The evidence gathered from our experiments is, of course, preliminary. There remains much more work that can be done to develop and evaluate our core argument. Such work might include further studies that systematically manipulate how information is distributed across individuals, the identity of bargainers, as well as the precise mechanism by which information is aggregated. Other studies may look at observational data to see how aggregated signals (LeVeck and Narang 2016; Narang and LeVeck 2011), such as market movements or polls, actually influence democratic decision-making. Finally, democracies and autocracies vary systematically in the caliber of various aggregation mechanisms—such as the depth of markets or how informed their publics are. Measures of this variation might be linked to measures of war-bargaining outcomes.

However, we believe the findings presented here are significant.

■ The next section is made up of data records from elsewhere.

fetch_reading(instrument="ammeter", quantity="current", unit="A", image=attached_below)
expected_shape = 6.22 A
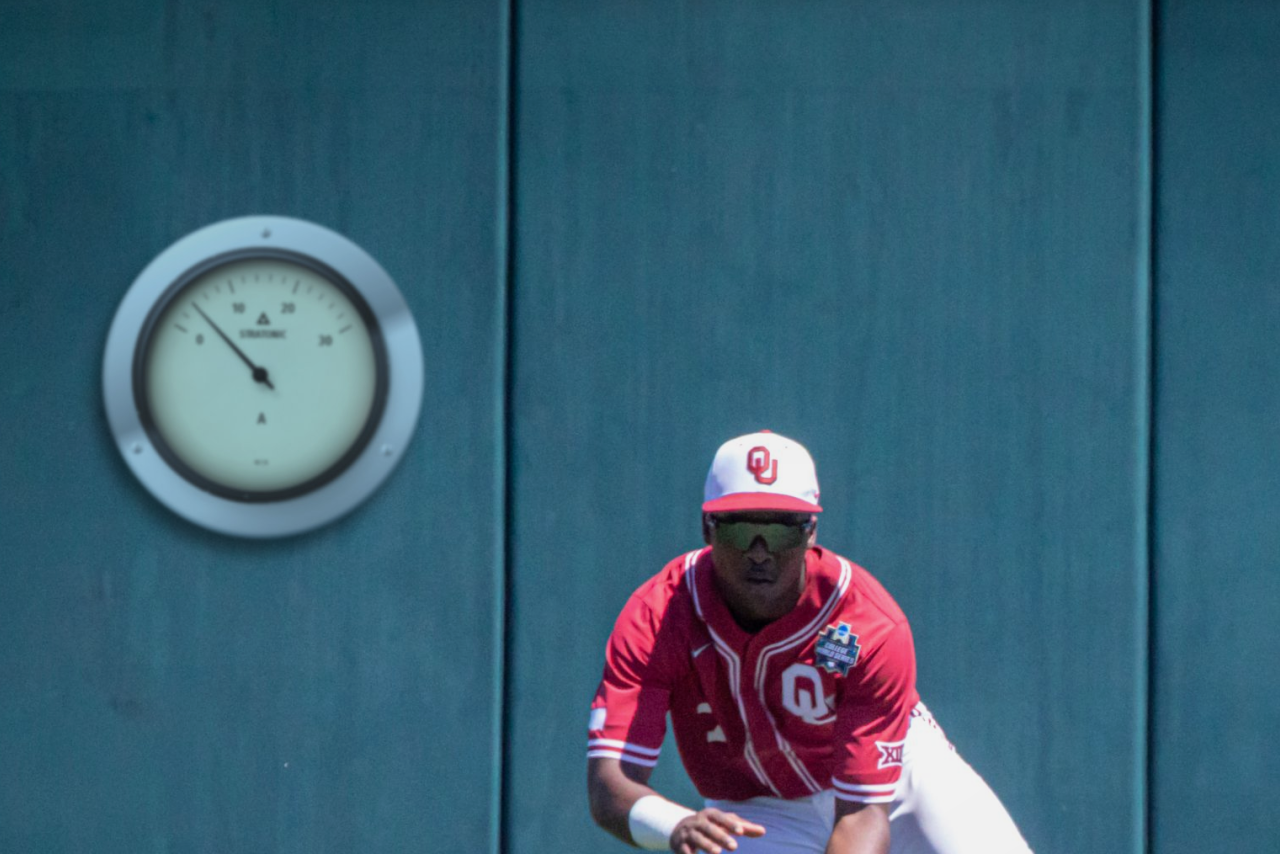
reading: 4 A
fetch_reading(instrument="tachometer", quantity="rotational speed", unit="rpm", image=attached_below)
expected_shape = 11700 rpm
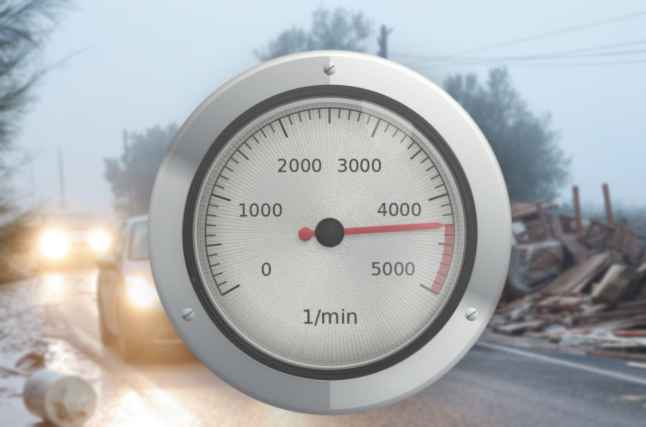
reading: 4300 rpm
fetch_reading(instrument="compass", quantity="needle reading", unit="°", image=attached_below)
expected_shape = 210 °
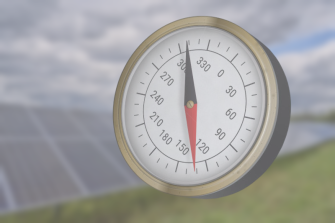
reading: 130 °
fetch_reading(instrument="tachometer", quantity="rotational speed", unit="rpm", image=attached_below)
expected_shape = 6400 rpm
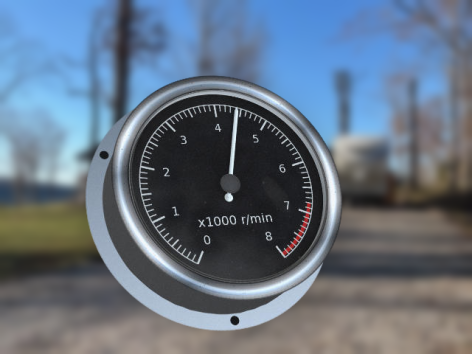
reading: 4400 rpm
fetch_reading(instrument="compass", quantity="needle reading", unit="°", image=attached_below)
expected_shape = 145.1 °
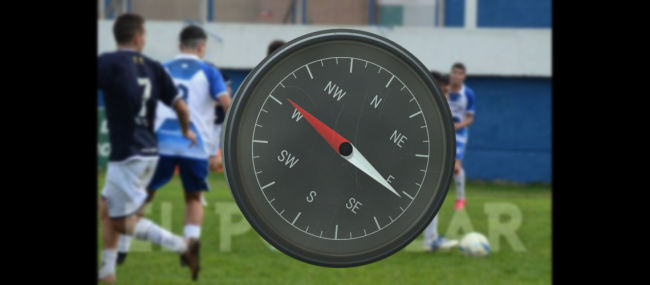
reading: 275 °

In bargaining scenarios that mimic key aspects of war bargaining, aggregated offers from larger groups systematically outperform the offers made by smaller groups and individuals. Furthermore, part of the information aggregated appears to involve individuals’ knowledge of what they themselves would do if placed in their opponents’ shoes. This may help them actually predict the responses of their opponents. Thus, the democratic peace may partially arise because democracies aggregate signals from diverse individuals, which increases the chances of some of those individuals matching the characteristics of decision-makers in the other state—and therefore anticipating the strategies and responses of those decision-makers.

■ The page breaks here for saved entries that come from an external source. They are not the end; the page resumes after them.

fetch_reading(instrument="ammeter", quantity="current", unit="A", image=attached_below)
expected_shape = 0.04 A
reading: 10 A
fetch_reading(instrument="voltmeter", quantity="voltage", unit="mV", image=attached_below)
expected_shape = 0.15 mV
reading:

These results notwithstanding, we think it important to emphasize an important limitation to our inferences. To be clear, we do not claim that democracies always make better decisions in every situation. Indeed, we see numerous cases in which democratic decision-makers committed grave errors in crisis bargaining. For instance, it is well documented that the United States made several errors in estimating the capabilities and resolve of Saddam Hussein in the run-up to the Iraq War in 2003 (Gordon and Trainor 2006; Lake 2010). Such examples suggest that—even if democracies can make collectively wiser decisions compared to nondemocracies on average—they are certainly not immune from making decision errors in particular cases. However, we note that, in many famous cases of miscalculation by democracies, the actual reason for the miscalculation appears to stem from restricted decision-making, where a narrow group of similar-minded leaders engaged in an echo chamber (Janis 1972) and effectively excluded the diverse views of numerous individuals (Packer 2005, 50–60; Daalder and Lindsay 2003, 46–47; Mann 2004, 351–53).

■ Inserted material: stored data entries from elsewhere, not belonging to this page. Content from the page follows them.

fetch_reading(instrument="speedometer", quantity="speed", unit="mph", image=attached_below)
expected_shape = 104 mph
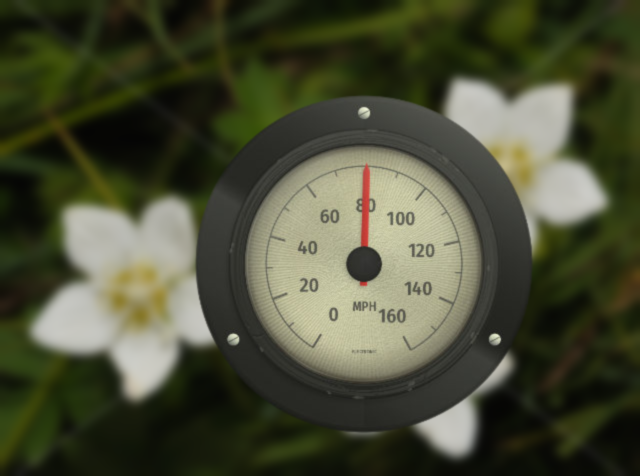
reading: 80 mph
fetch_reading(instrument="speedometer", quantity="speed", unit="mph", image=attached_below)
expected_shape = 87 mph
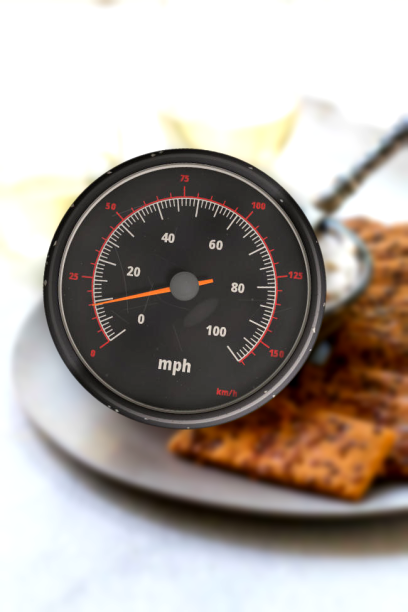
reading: 9 mph
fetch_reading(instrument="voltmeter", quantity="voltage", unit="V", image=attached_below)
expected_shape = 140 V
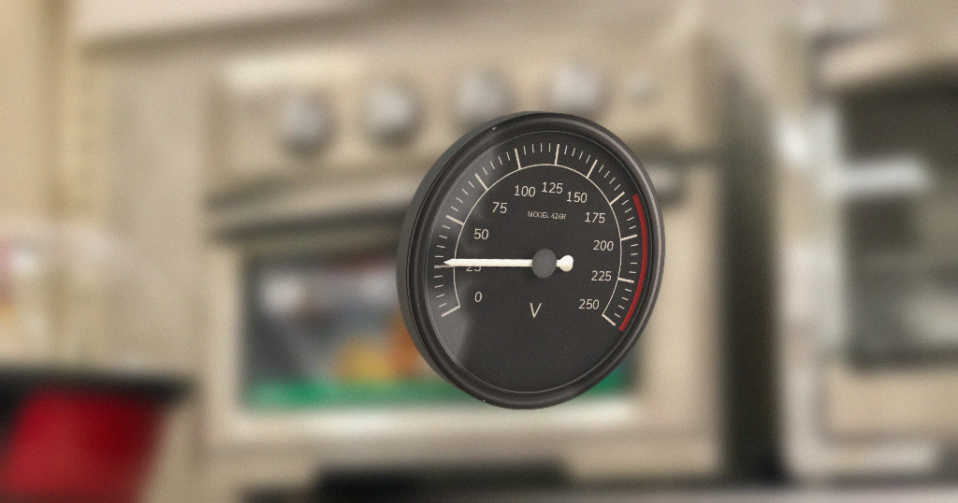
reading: 27.5 V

More broadly, our results may suggest policy implications beyond the domain of crisis bargaining, including situations of international cooperation on issues like health, development, or the global environment. Although there is generally broad support for greater economic development, global health, global peace, and a cleaner environment, uncertainty over the costs and benefits of cooperation can often lead citizens to hold diverse views on whether and how to cooperate. For example, Romano (2011) shows that most Americans assume that developmental aid accounts for 27 percent of the national budget when it is actually less than 1 percent (Narang 2013; Narang 2016; Narang and Stanton 2017). Similarly, individuals appear to hold diverse opinions about the risk of global health epidemics (Leach et al. 2010), the process of collective security (Dellmuth 2016), and global climate change (Keohane and Ostrom 1995; Ostrom 2009; Stevenson 2013; Stevenson and Dryzek 2014). However, as we show with bargaining, it may be possible that, in situations of international cooperation, the errors made by one decision-maker may cancel out the error made by another and produce a collectively wise policy decision across domains (Landemore 2012a, 2012b, 2013).